PLATO ON PERSPECTIVE
In The Republic, it is nice to hear that Plato was skeptical of the linear perspective. Writing in 380 BC, he states in Book X:
“Thus (through perspective) every sort of confusion is revealed within us; and this is that weakness of the human mind on which the art of conjuring and of deceiving by light and shadow and other ingenious devices imposes, having an effect upon us like magic”
We generally think that the perspective was more or less invented, or discovered, in the Renaissance, with Bruneleschi and his ilk doing their studies.
Yet there seems to be consensus that the Greeks routinely employed the principals of the cartesian geometric picture plane. And Plato’s comment supports that.

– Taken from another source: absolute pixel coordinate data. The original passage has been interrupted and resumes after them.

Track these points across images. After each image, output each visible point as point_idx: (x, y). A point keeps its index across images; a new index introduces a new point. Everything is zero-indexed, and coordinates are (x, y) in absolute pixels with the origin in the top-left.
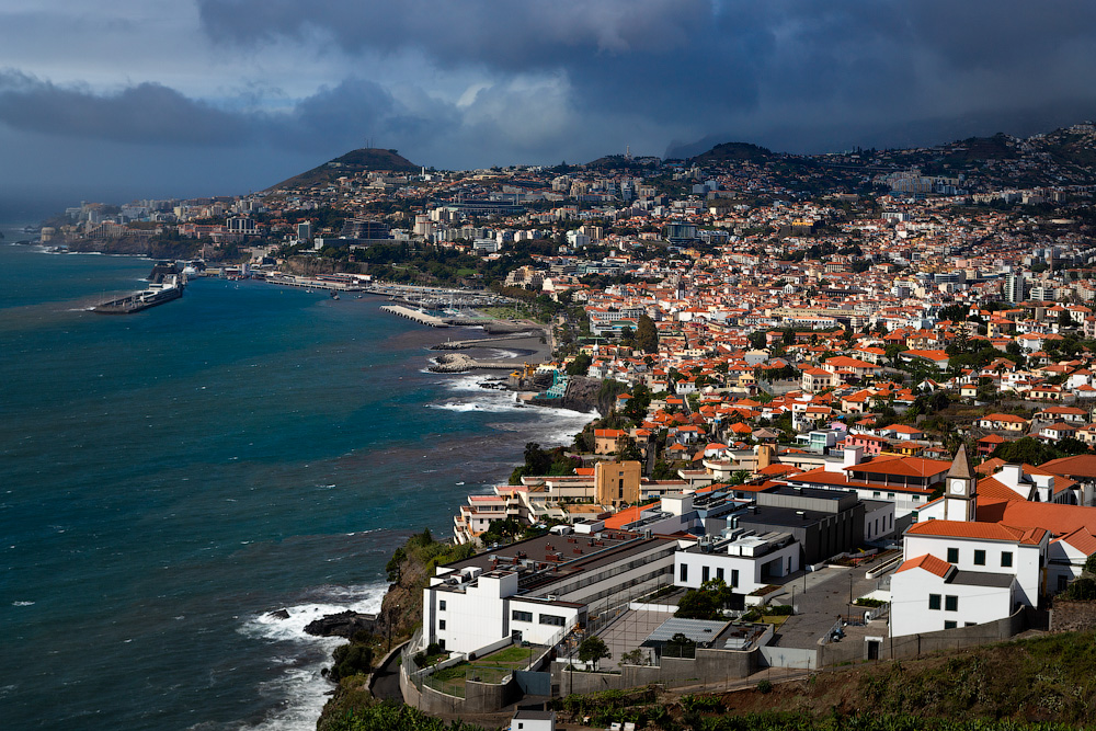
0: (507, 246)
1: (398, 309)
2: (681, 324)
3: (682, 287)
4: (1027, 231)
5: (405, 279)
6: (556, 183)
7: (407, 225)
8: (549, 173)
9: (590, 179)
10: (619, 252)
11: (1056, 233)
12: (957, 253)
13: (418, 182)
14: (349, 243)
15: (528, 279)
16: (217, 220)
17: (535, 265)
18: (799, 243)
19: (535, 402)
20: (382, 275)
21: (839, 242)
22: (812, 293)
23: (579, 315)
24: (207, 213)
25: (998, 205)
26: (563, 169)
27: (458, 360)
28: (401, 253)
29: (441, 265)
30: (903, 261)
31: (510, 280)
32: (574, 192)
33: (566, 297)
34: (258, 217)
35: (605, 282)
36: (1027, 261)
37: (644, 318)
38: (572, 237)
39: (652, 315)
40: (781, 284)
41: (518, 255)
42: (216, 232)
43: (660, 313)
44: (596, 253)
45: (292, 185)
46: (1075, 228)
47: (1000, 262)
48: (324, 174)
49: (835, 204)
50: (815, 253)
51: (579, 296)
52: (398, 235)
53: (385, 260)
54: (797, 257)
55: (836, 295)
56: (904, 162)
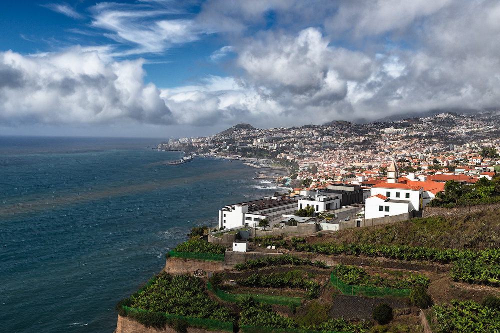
0: (277, 148)
1: (248, 164)
2: (324, 167)
3: (325, 157)
4: (425, 143)
5: (250, 156)
6: (292, 132)
7: (252, 143)
8: (290, 130)
9: (301, 131)
10: (308, 150)
11: (433, 143)
12: (404, 149)
13: (255, 132)
14: (235, 147)
15: (283, 156)
16: (202, 142)
17: (285, 153)
18: (358, 147)
19: (282, 186)
20: (244, 156)
21: (370, 146)
22: (362, 159)
23: (296, 165)
24: (200, 140)
25: (416, 136)
26: (294, 128)
27: (262, 176)
28: (249, 150)
29: (260, 153)
30: (388, 151)
31: (278, 157)
32: (296, 135)
33: (293, 161)
34: (213, 141)
35: (304, 157)
36: (425, 151)
37: (314, 166)
38: (295, 145)
39: (316, 165)
40: (353, 157)
41: (280, 150)
42: (202, 145)
43: (319, 165)
44: (302, 149)
45: (222, 133)
46: (439, 142)
47: (416, 151)
48: (231, 130)
49: (369, 136)
50: (363, 149)
51: (296, 160)
52: (249, 145)
53: (245, 151)
54: (358, 150)
55: (368, 161)
56: (389, 125)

Jeremy Killian, in his That Deceptive Line: Plato, Linear Perspective, Visual Perception, and Tragedy, agrees.
And this makes sense. Given their finely tuned eye regarding inventions such as entasis, they had to have some sort of visual ordering system. It may not have been the full blown Bruneleschi linear perspective, but it most likely had great similarities.
So the questioning of the linear perspective as addressed in these pages has been with us since the beginning.

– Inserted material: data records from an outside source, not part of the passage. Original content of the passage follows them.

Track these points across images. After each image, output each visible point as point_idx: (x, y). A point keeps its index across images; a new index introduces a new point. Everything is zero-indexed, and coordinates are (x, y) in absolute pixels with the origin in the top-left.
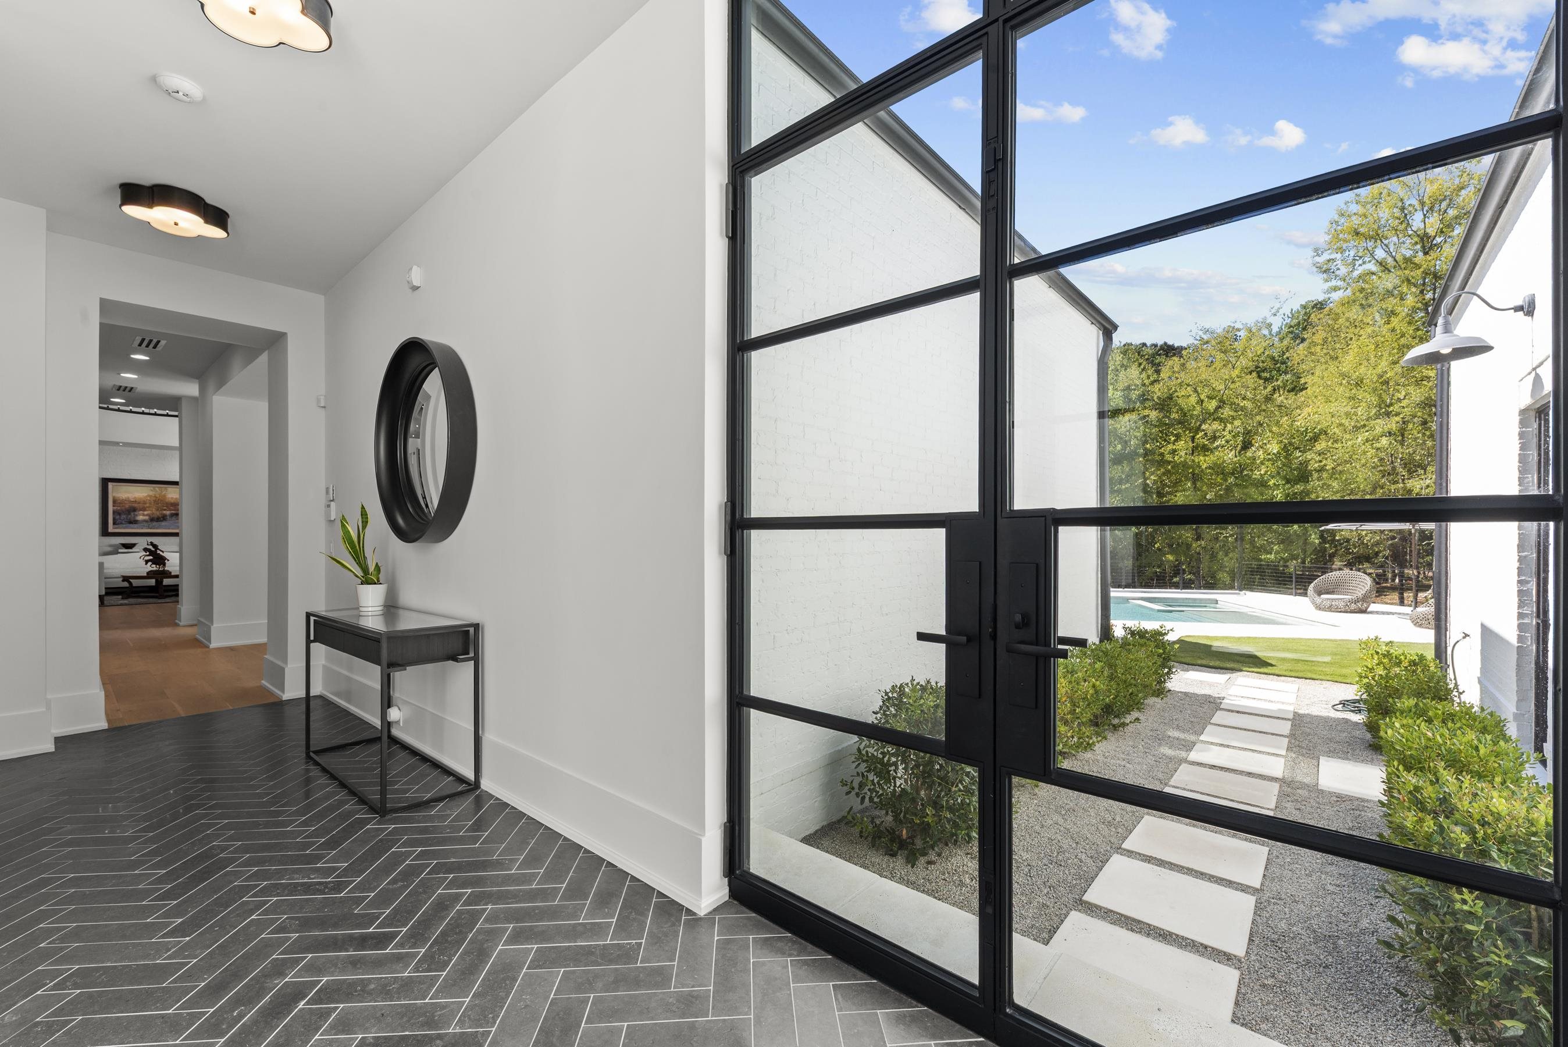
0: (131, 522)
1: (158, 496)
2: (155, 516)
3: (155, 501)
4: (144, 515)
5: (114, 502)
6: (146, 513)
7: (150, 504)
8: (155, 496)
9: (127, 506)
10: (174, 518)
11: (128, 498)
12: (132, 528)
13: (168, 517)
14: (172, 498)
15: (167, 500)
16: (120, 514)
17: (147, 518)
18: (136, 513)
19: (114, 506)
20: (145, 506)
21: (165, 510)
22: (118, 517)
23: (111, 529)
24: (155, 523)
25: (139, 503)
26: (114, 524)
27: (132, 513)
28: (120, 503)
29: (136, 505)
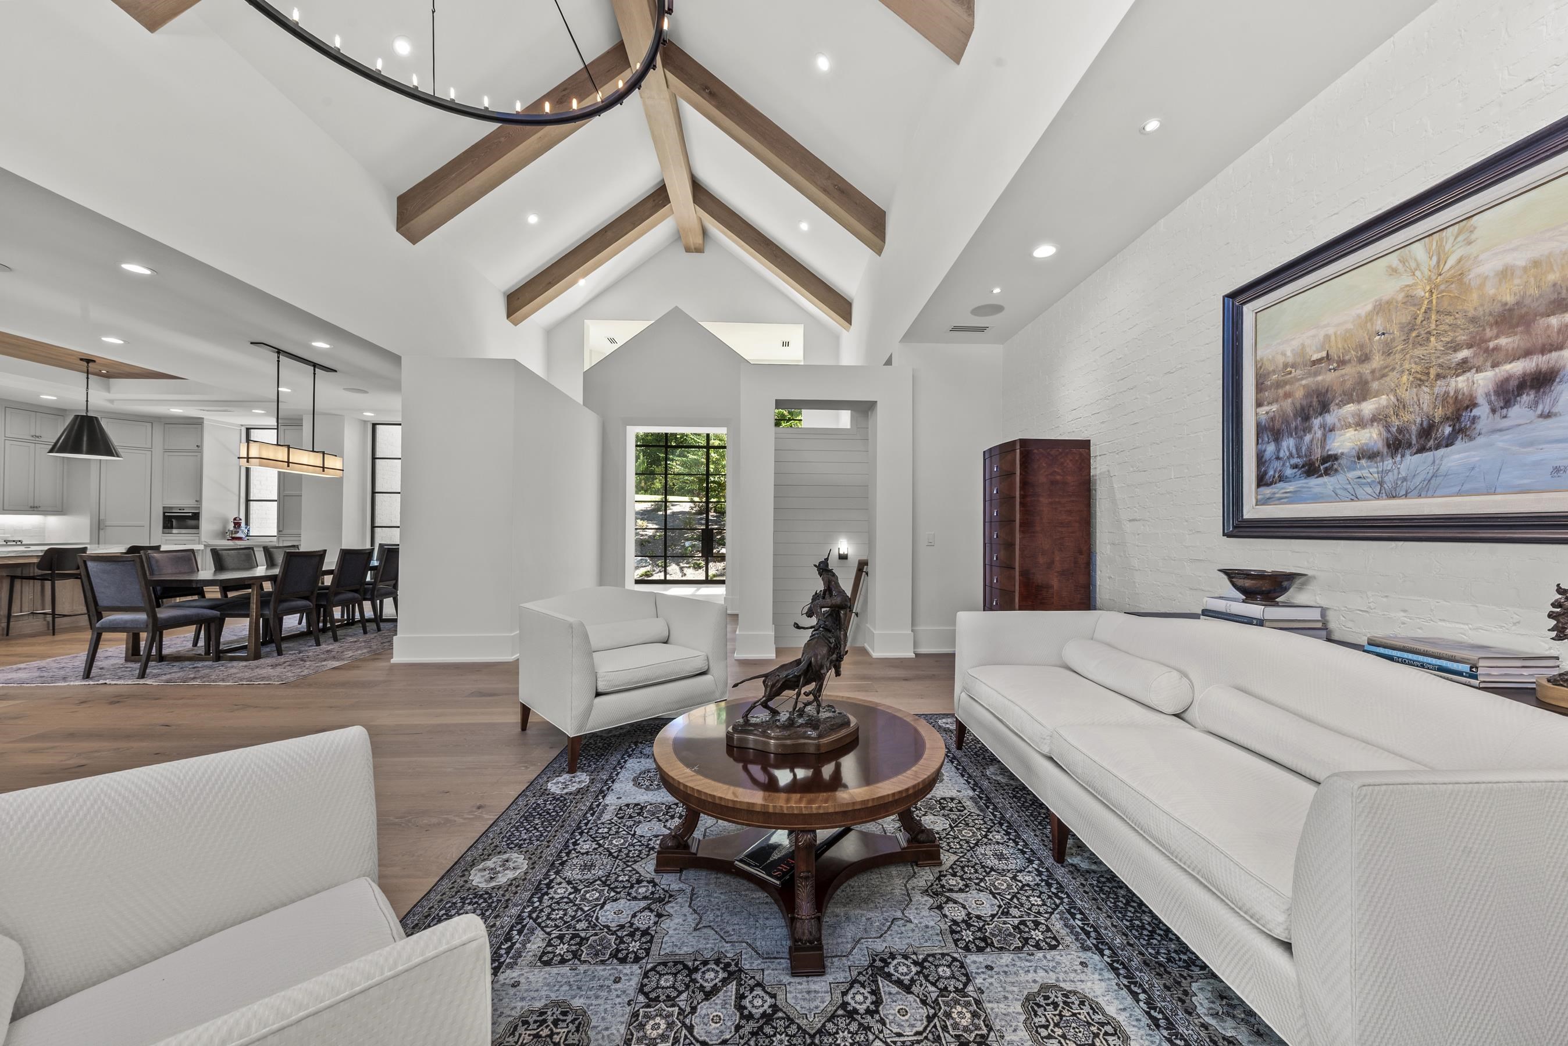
0: (1310, 469)
1: (1420, 292)
2: (1413, 419)
3: (1410, 327)
4: (1361, 423)
5: (1260, 387)
6: (1368, 407)
7: (1388, 351)
8: (1410, 300)
9: (1299, 394)
10: (1520, 411)
11: (1302, 351)
12: (1317, 499)
13: (1482, 411)
14: (1505, 274)
15: (1472, 304)
16: (1277, 436)
17: (1372, 436)
18: (1330, 419)
19: (1259, 404)
20: (1366, 369)
21: (1464, 366)
22: (1271, 448)
23: (1251, 511)
24: (1411, 463)
25: (1342, 363)
26: (1262, 481)
27: (1316, 422)
28: (1278, 385)
29: (1327, 378)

For more on our discussion of the Greeks in these pages:
Yes, but you neglect what comes after: “And the arts of measuring and numbering and weighing come to the rescue of the human understanding – there is the beauty of them – and the apparent greater or less, or more or heavier, no longer have the mastery over us, but give way before calculation and measure and weight?” That shifts the meaning of the quote you cite. Note too the elipsis: ” (through perspective)”; I wonder what the original Greek is… I wonder if Plato had something in mind on the order of Aristotle’s skenographia referred to in Poetics–the sorts of illusions used in theatrical scenery?